Learning Schemas for Unordered XML

TL;DR

This paper investigates the problem of learning unordered XML schemas, specifically disjunctive and disjunction-free multiplicity schemas, from positive and negative examples, providing algorithms with proven learnability and minimality guarantees.

Contribution

It introduces efficient algorithms for learning disjunctive and disjunction-free multiplicity schemas from examples, with formal proofs of learnability and minimality.

Findings

DMS are learnable from positive examples only.

MS are learnable from both positive and negative examples.

Algorithms produce minimal schemas consistent with the data.

Abstract

We consider unordered XML, where the relative order among siblings is ignored, and we investigate the problem of learning schemas from examples given by the user. We focus on the schema formalisms proposed in [10]: disjunctive multiplicity schemas (DMS) and its restriction, disjunction-free multiplicity schemas (MS). A learning algorithm takes as input a set of XML documents which must satisfy the schema (i.e., positive examples) and a set of XML documents which must not satisfy the schema (i.e., negative examples), and returns a schema consistent with the examples.
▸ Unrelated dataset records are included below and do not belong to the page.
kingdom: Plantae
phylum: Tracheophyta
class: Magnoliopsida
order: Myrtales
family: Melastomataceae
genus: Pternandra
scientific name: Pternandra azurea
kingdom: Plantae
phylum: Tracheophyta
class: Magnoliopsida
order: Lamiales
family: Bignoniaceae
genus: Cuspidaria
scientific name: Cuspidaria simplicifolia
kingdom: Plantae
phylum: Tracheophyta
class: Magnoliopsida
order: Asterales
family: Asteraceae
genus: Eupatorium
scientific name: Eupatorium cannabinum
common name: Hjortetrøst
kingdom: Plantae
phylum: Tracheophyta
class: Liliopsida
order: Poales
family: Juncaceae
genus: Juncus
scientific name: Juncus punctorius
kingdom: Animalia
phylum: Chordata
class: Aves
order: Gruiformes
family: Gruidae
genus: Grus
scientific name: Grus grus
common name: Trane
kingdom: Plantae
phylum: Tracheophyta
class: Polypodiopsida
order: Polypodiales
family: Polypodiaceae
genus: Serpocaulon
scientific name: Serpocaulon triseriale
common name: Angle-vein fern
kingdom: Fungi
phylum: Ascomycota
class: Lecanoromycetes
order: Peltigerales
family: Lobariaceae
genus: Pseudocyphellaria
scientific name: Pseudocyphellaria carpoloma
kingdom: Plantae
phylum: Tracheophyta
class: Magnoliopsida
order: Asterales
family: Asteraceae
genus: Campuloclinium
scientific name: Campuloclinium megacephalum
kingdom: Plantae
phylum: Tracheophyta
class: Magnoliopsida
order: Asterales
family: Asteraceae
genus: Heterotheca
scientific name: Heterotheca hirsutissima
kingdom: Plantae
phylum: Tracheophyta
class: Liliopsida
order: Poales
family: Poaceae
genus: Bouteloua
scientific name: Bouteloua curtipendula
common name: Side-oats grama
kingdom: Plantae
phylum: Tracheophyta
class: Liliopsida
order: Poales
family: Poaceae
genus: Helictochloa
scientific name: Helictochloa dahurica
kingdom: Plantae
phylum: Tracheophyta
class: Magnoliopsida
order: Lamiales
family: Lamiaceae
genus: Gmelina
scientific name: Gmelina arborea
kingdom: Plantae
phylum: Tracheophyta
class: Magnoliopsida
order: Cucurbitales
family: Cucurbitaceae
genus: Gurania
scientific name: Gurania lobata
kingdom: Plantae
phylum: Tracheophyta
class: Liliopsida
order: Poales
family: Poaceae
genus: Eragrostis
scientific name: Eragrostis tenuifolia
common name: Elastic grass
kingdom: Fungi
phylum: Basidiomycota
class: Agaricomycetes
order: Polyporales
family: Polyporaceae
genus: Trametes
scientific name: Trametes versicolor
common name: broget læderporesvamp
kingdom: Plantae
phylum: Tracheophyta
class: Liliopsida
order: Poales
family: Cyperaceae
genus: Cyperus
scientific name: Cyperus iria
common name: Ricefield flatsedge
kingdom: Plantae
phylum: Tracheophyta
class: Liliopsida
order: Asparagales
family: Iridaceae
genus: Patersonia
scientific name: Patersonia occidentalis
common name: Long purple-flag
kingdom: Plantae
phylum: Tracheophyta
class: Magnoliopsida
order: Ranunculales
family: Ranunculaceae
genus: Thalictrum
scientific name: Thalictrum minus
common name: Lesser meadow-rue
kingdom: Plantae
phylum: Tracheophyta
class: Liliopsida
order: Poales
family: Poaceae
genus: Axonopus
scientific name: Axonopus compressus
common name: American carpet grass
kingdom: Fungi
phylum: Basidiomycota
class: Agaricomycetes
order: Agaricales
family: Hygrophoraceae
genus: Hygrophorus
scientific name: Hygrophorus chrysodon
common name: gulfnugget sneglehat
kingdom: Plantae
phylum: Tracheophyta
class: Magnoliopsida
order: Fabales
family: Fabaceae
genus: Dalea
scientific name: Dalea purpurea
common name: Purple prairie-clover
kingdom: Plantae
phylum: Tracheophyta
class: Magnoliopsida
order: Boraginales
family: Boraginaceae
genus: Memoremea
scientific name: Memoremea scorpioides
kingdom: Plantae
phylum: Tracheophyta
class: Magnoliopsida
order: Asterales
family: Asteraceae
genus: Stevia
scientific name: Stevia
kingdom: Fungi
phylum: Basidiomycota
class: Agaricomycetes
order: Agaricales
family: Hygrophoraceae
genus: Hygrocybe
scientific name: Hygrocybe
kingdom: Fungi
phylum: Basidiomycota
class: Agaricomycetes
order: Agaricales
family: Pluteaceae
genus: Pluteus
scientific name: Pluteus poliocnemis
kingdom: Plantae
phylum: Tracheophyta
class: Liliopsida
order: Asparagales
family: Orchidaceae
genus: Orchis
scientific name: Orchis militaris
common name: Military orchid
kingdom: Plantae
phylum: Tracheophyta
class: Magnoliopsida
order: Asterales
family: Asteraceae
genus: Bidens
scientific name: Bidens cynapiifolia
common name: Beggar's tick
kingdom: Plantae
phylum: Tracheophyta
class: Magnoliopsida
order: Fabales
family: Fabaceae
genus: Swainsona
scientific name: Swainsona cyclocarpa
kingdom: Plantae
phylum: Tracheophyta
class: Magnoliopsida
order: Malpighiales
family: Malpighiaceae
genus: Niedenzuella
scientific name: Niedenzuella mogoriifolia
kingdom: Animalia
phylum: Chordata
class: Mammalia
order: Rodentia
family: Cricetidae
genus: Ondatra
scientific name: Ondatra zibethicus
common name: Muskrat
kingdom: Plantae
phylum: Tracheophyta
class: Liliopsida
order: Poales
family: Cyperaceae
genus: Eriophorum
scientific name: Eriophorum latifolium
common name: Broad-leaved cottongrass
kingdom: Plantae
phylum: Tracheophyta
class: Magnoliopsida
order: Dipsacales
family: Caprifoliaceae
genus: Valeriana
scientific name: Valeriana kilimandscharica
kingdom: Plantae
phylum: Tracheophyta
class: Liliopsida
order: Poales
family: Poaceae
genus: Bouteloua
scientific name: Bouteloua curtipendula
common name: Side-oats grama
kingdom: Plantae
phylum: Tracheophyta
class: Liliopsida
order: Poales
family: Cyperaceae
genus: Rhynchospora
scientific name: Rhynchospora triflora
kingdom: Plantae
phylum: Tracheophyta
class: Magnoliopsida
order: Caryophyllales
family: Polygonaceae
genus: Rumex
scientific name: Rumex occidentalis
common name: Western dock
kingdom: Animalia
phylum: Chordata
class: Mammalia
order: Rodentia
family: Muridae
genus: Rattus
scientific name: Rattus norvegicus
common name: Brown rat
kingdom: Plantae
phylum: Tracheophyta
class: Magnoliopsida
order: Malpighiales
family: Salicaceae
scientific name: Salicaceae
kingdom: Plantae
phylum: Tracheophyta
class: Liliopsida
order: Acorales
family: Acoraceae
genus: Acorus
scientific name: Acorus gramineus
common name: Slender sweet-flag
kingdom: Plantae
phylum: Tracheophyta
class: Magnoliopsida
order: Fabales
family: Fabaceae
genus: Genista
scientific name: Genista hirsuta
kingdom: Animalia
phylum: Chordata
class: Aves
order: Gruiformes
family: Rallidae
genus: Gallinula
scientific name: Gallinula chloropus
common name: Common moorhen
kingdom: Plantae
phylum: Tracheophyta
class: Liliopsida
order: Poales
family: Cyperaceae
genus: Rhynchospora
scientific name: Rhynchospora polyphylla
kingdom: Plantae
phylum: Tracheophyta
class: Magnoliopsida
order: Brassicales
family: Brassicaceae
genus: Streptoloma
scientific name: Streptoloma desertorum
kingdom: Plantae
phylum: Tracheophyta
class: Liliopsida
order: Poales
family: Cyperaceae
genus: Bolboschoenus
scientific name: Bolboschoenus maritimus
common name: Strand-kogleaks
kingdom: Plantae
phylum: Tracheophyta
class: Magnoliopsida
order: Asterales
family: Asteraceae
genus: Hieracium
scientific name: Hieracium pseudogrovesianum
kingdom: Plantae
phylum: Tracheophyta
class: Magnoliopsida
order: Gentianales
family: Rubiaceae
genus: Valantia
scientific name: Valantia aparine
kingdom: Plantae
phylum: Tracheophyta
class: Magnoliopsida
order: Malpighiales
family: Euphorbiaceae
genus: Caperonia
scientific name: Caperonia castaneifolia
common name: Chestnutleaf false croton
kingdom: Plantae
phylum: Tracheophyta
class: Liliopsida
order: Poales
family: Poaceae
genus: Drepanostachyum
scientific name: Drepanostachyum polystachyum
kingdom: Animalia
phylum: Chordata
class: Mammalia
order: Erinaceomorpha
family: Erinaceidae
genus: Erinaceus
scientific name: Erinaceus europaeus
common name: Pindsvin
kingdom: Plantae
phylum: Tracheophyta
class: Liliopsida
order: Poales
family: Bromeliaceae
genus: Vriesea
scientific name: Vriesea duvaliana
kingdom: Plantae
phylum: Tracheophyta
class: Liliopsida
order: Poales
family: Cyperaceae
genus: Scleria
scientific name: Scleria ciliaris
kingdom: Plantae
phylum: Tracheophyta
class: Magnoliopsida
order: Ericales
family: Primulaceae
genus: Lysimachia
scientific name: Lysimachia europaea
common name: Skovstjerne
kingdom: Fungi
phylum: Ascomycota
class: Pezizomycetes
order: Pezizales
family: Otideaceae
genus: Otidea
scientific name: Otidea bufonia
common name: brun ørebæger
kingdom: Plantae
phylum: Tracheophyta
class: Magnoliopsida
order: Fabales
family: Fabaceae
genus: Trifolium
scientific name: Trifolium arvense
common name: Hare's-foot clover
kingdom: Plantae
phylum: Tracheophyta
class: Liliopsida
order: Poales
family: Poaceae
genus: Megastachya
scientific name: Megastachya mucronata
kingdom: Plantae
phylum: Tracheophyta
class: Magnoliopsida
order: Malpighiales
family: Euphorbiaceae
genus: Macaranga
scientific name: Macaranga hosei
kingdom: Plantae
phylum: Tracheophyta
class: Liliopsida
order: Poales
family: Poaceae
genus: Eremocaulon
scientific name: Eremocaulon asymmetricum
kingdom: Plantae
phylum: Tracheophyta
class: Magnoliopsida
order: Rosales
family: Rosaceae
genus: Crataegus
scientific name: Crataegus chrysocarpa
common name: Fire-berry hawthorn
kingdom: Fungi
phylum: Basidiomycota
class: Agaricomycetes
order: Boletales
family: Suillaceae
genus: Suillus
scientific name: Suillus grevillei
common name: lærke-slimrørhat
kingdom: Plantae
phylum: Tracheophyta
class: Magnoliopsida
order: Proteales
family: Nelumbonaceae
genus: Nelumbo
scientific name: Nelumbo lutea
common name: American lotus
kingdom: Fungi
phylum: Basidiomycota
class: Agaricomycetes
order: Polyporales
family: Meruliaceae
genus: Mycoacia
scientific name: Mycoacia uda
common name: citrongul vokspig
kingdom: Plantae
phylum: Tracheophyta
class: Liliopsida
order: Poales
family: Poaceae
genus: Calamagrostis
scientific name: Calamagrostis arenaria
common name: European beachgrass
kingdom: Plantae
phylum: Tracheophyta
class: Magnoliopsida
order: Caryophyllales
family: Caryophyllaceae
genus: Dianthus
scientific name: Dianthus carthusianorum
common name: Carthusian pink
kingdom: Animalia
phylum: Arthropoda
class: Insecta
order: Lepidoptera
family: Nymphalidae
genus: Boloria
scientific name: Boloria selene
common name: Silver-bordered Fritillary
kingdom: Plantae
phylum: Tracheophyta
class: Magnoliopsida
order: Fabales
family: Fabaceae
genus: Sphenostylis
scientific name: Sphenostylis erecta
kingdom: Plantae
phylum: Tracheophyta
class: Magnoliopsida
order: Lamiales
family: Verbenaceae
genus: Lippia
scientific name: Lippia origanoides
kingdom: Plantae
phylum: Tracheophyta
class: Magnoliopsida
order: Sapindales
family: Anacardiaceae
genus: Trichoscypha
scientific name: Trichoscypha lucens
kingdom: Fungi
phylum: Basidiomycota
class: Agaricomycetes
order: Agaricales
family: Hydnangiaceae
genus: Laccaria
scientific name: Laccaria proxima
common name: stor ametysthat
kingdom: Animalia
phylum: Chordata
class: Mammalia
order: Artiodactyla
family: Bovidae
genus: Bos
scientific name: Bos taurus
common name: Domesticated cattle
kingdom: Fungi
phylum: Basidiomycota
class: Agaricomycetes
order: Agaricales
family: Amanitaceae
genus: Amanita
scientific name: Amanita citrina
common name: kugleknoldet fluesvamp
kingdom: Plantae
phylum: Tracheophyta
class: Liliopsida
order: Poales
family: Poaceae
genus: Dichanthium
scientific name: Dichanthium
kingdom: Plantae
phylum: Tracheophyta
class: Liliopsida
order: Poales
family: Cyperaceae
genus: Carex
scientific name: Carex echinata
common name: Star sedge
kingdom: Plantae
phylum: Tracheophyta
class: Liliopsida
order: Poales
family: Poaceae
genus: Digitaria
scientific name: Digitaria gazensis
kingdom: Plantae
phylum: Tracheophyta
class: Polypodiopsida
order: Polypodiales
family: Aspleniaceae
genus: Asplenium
We investigate a learning framework inspired by Gold [18], where a learning algorithm should be sound i.e., always return a schema consistent with the examples given by the user, and complete i.e., able to produce every schema with a sufficiently rich set of examples. Additionally, the algorithm should be efficient i.e., polynomial in the size of the input. We prove that the DMS are learnable from positive examples only, but they are not learnable when we also allow negative examples. Moreover, we show that the MS are learnable in the presence of positive examples only, and also in the presence of both positive and negative examples. Furthermore, for the learnable cases, the proposed learning algorithms return minimal schemas consistent with the examples.